Necesito terapia.
Era previsible. Bueno, al parecer estaba claro para la mayoría de los que me
rodean menos para mí. Es algo común en estos casos. El último que es consciente
de su situación es el afectado. La afectada en este caso, o sea yo, vivía tan
plácidamente con las particularidades de su afición sin demasiado problema, pero
claro, se me ocurrió contarlo. Para muchos, los menos allegados, fue una
sorpresa. Me miraban atónitos mientras les explicaba que esto ya venía desde
hace mucho y que la única novedad es que por fin andaba contándoselo a todo el
mundo. Y claro, compartir algo así tiene sus efectos secundarios.
No han faltado los que me han mirado como diciendo “qué pena, y yo que la
tenía por una persona normal” o aquellos otros que te sonríen con cara de
circunstancias, pero echando el pasito atrás y pensando “ya decía yo que algo
rarito le notaba…”. Todos, eso sí, procurando poner una cara de modernidad
políticamente correcta. Sin embargo, a mí todas esas poses no me sorprendían.
Cuando a principios de verano y vaya a usted saber por qué se me ocurre “salir
del armario” literario a estas alturas, ya sabía que tendría que hacerlo con
todas las consecuencias. Y que tendría que escuchar comentarios de todos los
colores. La decisión me produjo tal regocijo en su momento que todavía me dura
y aún tengo energía para soportar los comentarios cargados de negatividad.
Había tenido avisos previos de la necesidad de tratarme de esos temidos
efectos secundarios, como cuando Manuel Machuca en consonancia con John J.

▸ Ítems proporcionados:
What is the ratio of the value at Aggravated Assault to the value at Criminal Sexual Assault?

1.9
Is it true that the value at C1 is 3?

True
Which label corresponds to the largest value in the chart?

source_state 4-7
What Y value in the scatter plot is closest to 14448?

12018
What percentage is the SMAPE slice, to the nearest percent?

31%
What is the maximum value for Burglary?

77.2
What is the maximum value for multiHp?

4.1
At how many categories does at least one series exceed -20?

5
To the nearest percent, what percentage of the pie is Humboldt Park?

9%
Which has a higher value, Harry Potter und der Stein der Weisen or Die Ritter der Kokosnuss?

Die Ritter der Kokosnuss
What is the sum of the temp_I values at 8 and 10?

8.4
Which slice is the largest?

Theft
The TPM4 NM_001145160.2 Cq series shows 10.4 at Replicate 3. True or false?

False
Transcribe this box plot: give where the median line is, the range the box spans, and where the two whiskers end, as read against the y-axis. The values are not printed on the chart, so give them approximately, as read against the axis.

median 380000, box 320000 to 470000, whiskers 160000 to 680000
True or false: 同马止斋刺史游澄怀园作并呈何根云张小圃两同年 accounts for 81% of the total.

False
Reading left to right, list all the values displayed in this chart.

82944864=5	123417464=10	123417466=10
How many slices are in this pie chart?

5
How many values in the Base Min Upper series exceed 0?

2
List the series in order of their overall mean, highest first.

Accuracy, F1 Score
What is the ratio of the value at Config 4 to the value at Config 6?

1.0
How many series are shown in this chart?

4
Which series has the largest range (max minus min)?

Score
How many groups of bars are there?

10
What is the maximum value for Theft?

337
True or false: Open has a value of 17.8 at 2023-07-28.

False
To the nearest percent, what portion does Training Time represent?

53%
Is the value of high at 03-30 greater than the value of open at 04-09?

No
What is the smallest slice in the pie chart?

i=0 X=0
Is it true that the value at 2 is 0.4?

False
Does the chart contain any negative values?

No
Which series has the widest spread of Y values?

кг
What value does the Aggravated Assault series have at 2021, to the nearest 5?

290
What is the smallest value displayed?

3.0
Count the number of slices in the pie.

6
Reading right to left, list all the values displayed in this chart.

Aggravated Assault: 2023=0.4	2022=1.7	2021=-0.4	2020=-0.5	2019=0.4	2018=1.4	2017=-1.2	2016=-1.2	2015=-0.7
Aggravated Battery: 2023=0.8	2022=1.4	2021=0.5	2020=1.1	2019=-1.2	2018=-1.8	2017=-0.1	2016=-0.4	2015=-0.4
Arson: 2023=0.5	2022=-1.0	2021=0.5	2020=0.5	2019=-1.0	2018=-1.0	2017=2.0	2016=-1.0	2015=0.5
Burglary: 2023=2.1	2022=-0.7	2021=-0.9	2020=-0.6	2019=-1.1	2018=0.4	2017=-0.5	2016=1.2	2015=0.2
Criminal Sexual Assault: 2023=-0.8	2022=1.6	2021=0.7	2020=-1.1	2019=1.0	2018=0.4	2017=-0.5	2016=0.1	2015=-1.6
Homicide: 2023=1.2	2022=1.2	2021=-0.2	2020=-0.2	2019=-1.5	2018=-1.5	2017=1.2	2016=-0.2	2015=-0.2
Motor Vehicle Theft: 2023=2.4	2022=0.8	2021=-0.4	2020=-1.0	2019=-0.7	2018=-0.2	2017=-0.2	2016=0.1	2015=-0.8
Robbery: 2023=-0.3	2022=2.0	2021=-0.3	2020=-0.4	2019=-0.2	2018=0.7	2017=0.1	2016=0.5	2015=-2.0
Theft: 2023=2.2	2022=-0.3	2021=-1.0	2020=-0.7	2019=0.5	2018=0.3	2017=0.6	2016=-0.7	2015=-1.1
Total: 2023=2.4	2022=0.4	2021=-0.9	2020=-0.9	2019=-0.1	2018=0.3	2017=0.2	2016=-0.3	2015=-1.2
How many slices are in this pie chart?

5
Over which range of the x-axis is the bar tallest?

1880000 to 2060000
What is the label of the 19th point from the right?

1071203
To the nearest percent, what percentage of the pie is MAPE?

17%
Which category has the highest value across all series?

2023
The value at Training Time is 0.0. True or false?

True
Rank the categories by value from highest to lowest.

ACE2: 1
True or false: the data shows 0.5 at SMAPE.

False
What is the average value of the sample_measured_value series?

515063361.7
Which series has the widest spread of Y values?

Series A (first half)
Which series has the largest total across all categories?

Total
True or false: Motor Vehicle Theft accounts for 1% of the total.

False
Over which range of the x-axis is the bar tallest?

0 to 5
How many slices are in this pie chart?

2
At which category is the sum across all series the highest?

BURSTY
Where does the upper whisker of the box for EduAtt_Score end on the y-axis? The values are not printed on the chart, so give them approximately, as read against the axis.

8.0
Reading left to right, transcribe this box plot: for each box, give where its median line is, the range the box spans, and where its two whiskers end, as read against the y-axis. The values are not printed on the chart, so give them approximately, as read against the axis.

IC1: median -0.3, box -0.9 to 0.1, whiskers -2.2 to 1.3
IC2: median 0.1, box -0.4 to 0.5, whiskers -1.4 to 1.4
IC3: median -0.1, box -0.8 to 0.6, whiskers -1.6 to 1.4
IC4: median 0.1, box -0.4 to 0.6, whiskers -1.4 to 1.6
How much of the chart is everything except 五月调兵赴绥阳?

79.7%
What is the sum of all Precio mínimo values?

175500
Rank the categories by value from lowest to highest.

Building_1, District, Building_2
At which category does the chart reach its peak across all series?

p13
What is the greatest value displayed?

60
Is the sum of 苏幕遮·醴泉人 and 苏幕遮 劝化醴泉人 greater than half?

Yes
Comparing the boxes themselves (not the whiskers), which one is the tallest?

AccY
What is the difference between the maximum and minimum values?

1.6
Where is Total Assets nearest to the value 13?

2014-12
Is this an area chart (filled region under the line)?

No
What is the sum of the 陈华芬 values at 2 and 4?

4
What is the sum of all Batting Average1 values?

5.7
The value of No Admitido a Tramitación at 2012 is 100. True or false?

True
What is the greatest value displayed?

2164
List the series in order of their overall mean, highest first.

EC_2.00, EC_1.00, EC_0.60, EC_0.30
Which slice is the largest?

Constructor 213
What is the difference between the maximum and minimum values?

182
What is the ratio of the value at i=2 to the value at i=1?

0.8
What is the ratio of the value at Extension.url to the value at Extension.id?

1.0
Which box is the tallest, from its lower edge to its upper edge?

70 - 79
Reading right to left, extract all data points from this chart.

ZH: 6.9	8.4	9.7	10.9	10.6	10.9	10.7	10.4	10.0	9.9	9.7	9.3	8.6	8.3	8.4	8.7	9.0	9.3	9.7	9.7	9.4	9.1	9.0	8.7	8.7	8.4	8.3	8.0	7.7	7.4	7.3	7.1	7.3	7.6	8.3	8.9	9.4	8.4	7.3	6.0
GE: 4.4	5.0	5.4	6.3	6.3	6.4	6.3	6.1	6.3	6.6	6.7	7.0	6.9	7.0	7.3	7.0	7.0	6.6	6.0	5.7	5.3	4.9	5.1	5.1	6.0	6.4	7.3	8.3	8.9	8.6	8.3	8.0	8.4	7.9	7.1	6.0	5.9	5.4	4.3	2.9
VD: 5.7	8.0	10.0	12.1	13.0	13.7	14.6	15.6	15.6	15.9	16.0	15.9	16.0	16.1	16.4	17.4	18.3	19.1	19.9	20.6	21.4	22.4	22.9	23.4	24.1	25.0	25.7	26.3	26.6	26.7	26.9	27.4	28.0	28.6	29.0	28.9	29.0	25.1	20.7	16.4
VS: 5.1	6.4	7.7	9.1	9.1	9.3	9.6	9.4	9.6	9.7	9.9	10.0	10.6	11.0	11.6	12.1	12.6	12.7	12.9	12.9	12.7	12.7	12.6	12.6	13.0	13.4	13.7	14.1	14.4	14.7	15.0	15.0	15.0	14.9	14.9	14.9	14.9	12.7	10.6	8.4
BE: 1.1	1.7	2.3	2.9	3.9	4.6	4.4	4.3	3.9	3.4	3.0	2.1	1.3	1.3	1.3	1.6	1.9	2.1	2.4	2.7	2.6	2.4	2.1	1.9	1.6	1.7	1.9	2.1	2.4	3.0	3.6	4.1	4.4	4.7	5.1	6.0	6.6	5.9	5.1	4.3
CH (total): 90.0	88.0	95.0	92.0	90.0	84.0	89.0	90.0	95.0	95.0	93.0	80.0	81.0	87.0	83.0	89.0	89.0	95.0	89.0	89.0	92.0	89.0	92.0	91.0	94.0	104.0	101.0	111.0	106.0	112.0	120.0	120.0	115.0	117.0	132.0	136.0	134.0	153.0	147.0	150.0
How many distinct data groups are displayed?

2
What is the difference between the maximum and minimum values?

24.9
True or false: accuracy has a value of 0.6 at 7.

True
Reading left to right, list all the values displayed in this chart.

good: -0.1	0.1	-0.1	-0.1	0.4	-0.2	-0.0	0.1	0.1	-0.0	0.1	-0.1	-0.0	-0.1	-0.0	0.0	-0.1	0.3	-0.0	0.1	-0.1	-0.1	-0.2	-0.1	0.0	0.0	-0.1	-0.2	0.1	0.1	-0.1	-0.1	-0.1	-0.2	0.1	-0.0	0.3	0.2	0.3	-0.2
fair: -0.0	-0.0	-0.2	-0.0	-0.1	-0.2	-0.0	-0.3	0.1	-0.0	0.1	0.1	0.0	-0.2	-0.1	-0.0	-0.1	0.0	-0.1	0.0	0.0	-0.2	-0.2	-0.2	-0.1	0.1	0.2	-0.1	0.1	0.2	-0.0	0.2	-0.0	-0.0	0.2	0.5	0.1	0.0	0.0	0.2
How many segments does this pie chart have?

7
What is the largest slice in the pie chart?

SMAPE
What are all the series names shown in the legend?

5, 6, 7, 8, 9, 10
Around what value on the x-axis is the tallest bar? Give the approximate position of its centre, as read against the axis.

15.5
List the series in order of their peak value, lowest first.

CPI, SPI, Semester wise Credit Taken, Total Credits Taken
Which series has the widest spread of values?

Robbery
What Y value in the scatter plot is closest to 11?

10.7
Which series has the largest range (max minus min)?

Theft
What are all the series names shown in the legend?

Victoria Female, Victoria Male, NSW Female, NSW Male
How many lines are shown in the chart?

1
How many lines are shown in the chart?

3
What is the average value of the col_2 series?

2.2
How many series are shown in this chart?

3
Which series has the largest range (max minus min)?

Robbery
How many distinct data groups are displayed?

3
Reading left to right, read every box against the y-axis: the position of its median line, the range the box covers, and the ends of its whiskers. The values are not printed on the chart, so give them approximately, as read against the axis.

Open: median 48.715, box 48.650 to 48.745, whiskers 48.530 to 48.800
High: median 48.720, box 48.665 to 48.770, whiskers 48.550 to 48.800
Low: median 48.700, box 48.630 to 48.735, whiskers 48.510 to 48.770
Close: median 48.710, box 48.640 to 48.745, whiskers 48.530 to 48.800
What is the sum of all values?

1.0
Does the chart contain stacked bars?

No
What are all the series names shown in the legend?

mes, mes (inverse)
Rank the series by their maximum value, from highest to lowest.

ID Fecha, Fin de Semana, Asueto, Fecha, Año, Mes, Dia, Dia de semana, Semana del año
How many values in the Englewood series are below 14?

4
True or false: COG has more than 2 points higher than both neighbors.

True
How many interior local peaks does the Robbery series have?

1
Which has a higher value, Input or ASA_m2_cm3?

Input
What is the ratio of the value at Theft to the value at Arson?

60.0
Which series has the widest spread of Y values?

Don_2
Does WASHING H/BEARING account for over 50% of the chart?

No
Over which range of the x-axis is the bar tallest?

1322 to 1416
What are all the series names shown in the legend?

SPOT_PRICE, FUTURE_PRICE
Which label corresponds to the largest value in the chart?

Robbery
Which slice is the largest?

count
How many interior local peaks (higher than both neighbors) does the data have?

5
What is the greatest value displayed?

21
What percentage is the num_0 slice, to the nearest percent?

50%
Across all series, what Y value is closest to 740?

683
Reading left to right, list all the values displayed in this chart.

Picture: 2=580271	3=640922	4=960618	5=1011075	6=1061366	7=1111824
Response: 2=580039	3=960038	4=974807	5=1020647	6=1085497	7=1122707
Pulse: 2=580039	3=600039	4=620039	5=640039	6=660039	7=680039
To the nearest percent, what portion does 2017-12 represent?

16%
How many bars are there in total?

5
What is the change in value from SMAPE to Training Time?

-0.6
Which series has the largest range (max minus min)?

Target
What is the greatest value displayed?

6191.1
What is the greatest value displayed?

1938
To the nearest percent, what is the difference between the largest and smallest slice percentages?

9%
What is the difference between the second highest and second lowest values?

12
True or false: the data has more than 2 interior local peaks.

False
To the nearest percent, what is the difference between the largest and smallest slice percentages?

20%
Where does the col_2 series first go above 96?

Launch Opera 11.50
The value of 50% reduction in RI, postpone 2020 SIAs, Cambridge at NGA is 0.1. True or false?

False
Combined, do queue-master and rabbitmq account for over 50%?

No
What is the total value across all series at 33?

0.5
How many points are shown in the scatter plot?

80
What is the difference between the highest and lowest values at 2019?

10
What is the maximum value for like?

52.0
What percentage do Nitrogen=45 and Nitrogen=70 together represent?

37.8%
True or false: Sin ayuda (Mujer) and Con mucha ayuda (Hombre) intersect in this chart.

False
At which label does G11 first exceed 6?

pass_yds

▸ Actividad: Por favor, continúa el texto sobre la necesidad de terapia a partir de lo último que muestra.

▸ Tu respuesta:
Reel, me recetaron la solución, kilómetros de escritura, en sus palabras, pero
no me saltaron en realidad todas las alarmas hasta hace unas semanas. La chica
que me entrevistaba para la tele local, me espetó sin vacilar: “ el otro día en
la presentación de tu libro dijiste que se te metían frases en la cabeza… ¿eso
como puede ser, tu estas por ahí tomándote algo y se te ocurren cosas raras?”.
Me quedé ojiplática cuando lo escuché de esa manera. Me pasé unos buenos
minutos intentando explicarle que no era tan extraño y que tampoco tenía nada
que ver con algún tipo de patología, pero que era estrictamente verdad.
Comienzo, por tanto, la Terapia Opuscular, de la que sólo puedo decir que
estoy segura que es la única que puede tratar mi caso. Eso sí, como cualquiera
que empieza terapia, lo único que puedo prometer es intentarlo.
Y como es Navidad, un regalito en forma de microcuento:
"Iba a cazar los domingos sin que me preocupara, hasta que un día le
vi un hilillo de sangre asomando a la comisura de los labios al regresar".